US 12,277,148 B2
Entity linking and filtering using efficient search tree and machine learning representations
Sundeep Gullapudi, Singapore (SG); Rajesh Vellore Arumugam, Singapore (SG); Matthias Frank, Heidelberg (DE); and Wei Xia, Singapore (SG)
Assigned to SAP SE, Walldorf (DE)
Filed by SAP SE, Walldorf (DE)
Filed on Apr. 19, 2022, as Appl. No. 17/723,586.
Prior Publication US 2023/0334070 A1, Oct. 19, 2023
Int. Cl. G06F 16/31 (2019.01); G06F 16/33 (2019.01); G06F 16/332 (2019.01); G06F 16/3332 (2025.01); G06F 40/284 (2020.01)
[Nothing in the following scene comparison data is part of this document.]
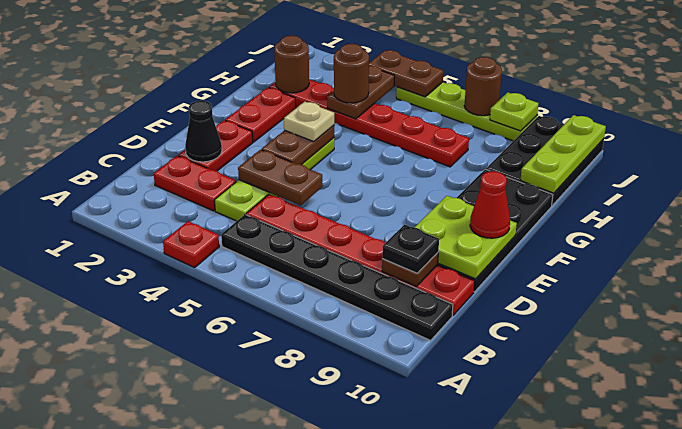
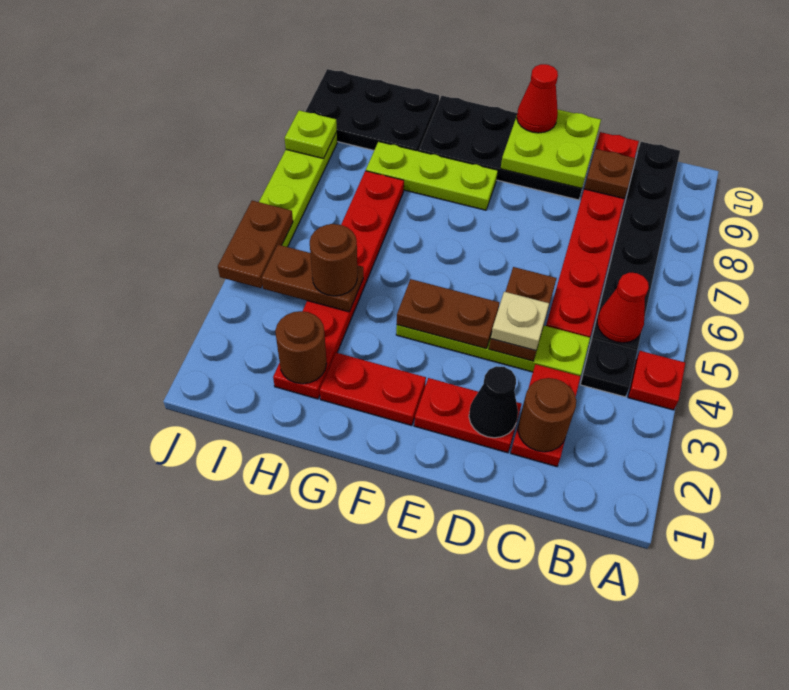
none -> red cone B5 level 2
black plate C9 level 3 -> black plate B4 level 1
tan plate F4 level 3 -> tan plate D4 level 3
lime plate H10:J10 level 2 -> lime plate F8:H8 level 1
brown round brick J7 level 2 -> brown round brick C2 level 2

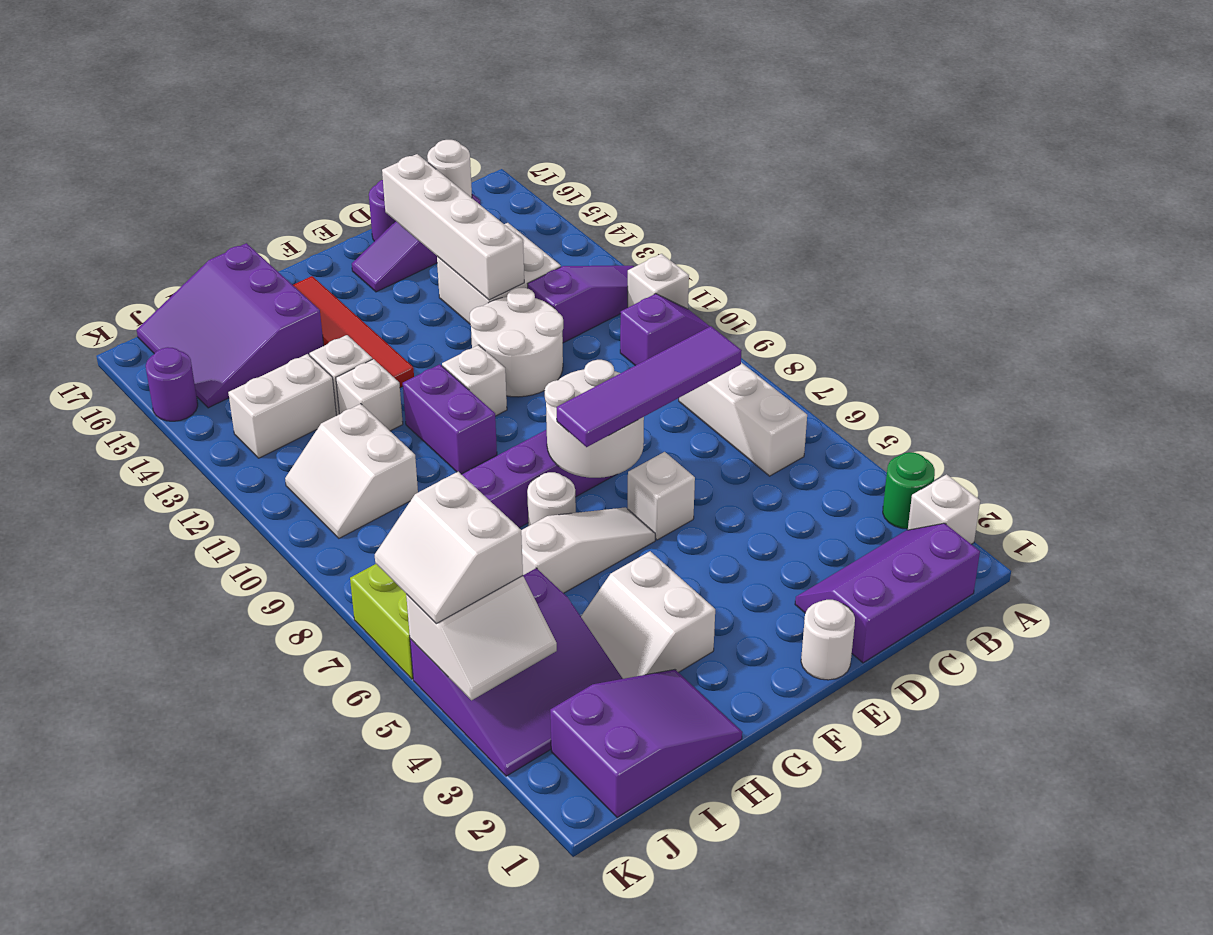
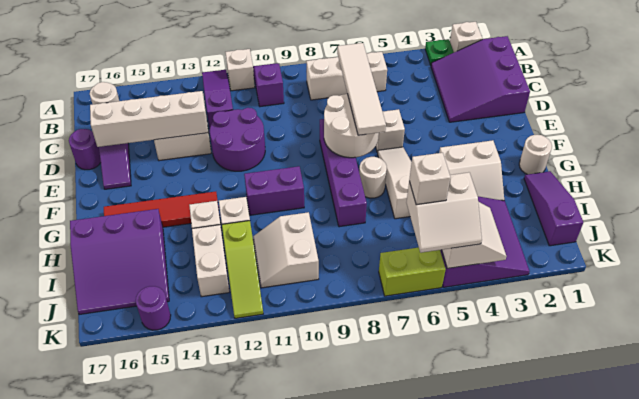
green round brick A3 level 1 -> green plate A3 level 1
purple slope B1:D2 level 1 top 1 -> purple slope B1:D3 level 1 top 1
purple tile C7:F7 level 3 -> white tile C7:F7 level 3
white round brick D11:E12 level 1 -> purple round brick D11:E12 level 1
white round brick E1 level 1 -> white round brick G1 level 1
white brick F11 level 1 -> white brick J6 level 4
purple slope H1:J2 level 1 top J -> purple slope H1:J1 level 1 top J
white slope I10:J11 level 1 top I -> white slope I10:J11 level 1 top 10
none -> lime slope I12:K12 level 1 top I

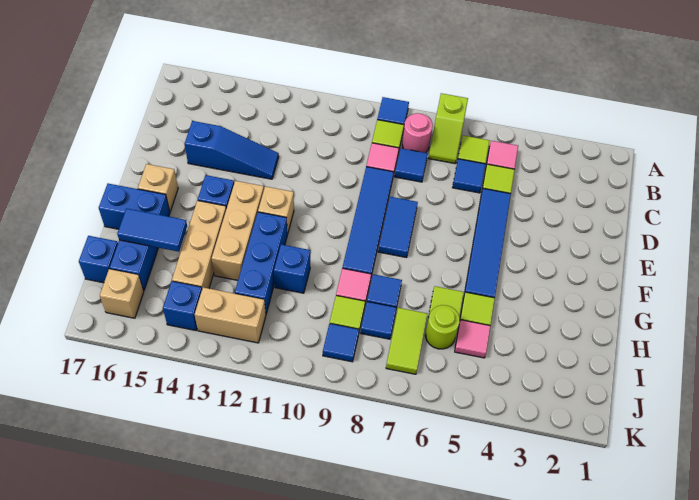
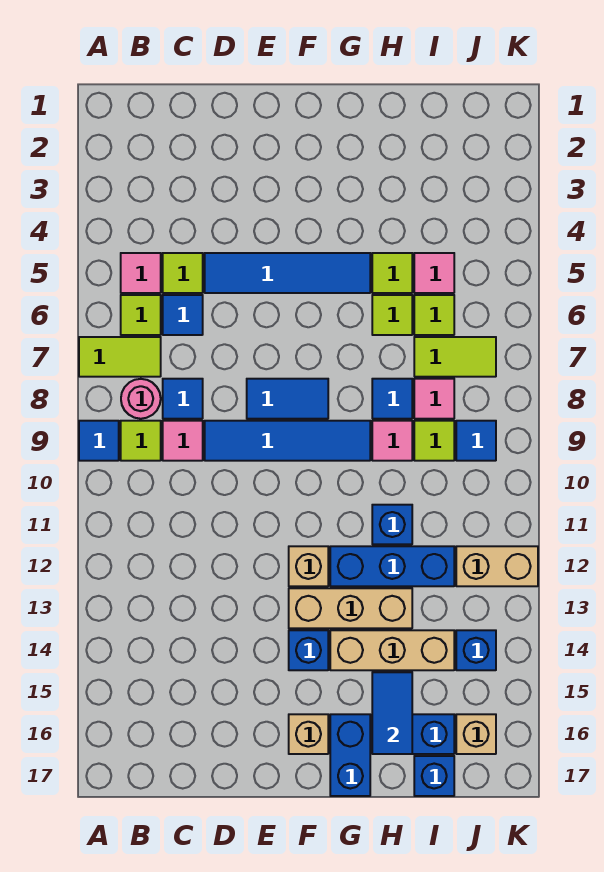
lime slope A7:B7 level 1 top A -> lime tile A7:B7 level 1
blue slope D13:D15 level 1 top 15 -> none
lime round brick I6 level 1 -> lime tile I6 level 1
blue tile I8 level 1 -> pink tile I8 level 1
tan brick J12:J13 level 1 -> tan brick J12:K12 level 1

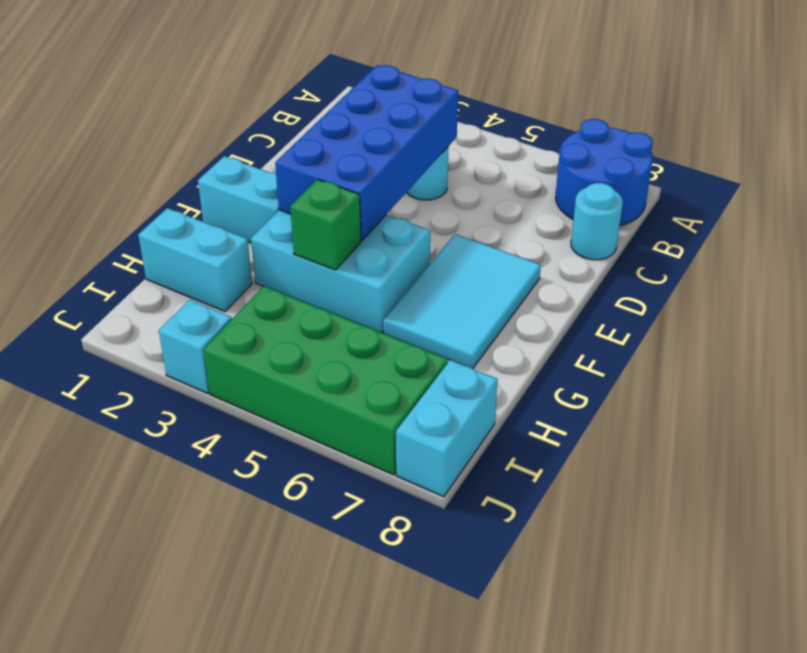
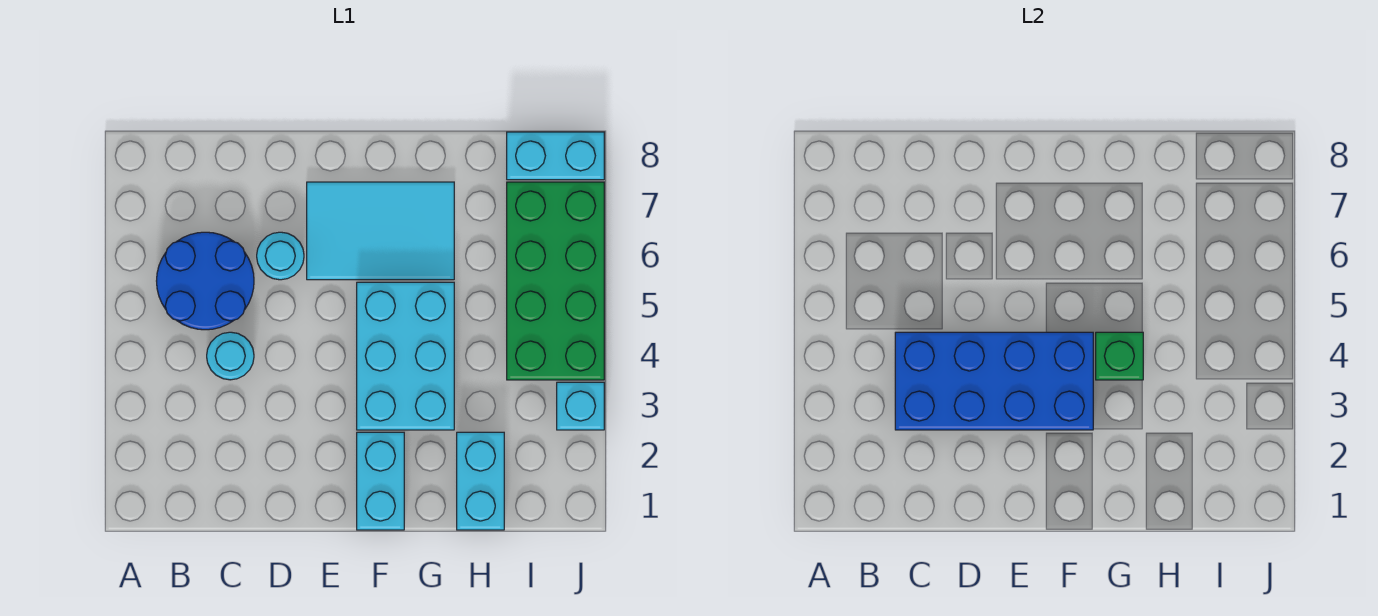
blue round brick A7:B8 level 1 -> blue round brick B5:C6 level 1
cyan round brick C8 level 1 -> cyan round brick D6 level 1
CPC G06F 16/322 (2019.01) [G06F 16/332 (2019.01); G06F 16/3334 (2019.01); G06F 40/284 (2020.01)] 14 Claims
OG exemplary drawing
 
1. A computer-implemented method for matching a query item to one or more target items using machine learning (ML) models, the method being executed by one or more processors and comprising:
receiving query item text associated with a query item that is to be matched to one or more target items of a superset of target items, the query item text comprising one or more query item tokens;
prior to using a second ML model during inference to match the query item to one or more target items of the superset of target items, providing a set of target items from the superset of target items by:
for a first query item token of the query item text:
determining, by a first ML model, a first query item token embedding,
comparing the first query item token embedding to target item token embeddings of target items tokens included within a search space to identify at least one target item token that is sufficiently similar to the first query item token, and
associating the first query item token with a revised search space within a tracker, the tracker comprising an array data structure that is initialized with a set of null values, associating the first query item token with the revised search space within the tracker comprises replacing a null value with a search space index indicating where the first query item token was found in the search space, and wherein the revised search space is provided in a queue of search spaces, a length of the queue being defined by a window parameter;
determining a set of matched item tokens based on the tracker, the set of matched item tokens indicating one of a match and a partial match between a query item token and a target item token, and further based on the length between the items being within a window size of the window parameter;
defining the set of target items from the set of matched item tokens, a number of target items in the set of target items being less than a number of target items in the superset of target items;
determining that no target item tokens represented in the revised search space is sufficiently similar to a second query item token, and in response, comparing a second query item token embedding to target item token embeddings of target items tokens included within an alternative search space present in the queue; and
executing inference to match the query item to one or more target items in the set of target items by processing the query item and target items of the set of target items through the second ML model that outputs inference results, the inference results indicating a match between the query item and at least one target item in the set of target items.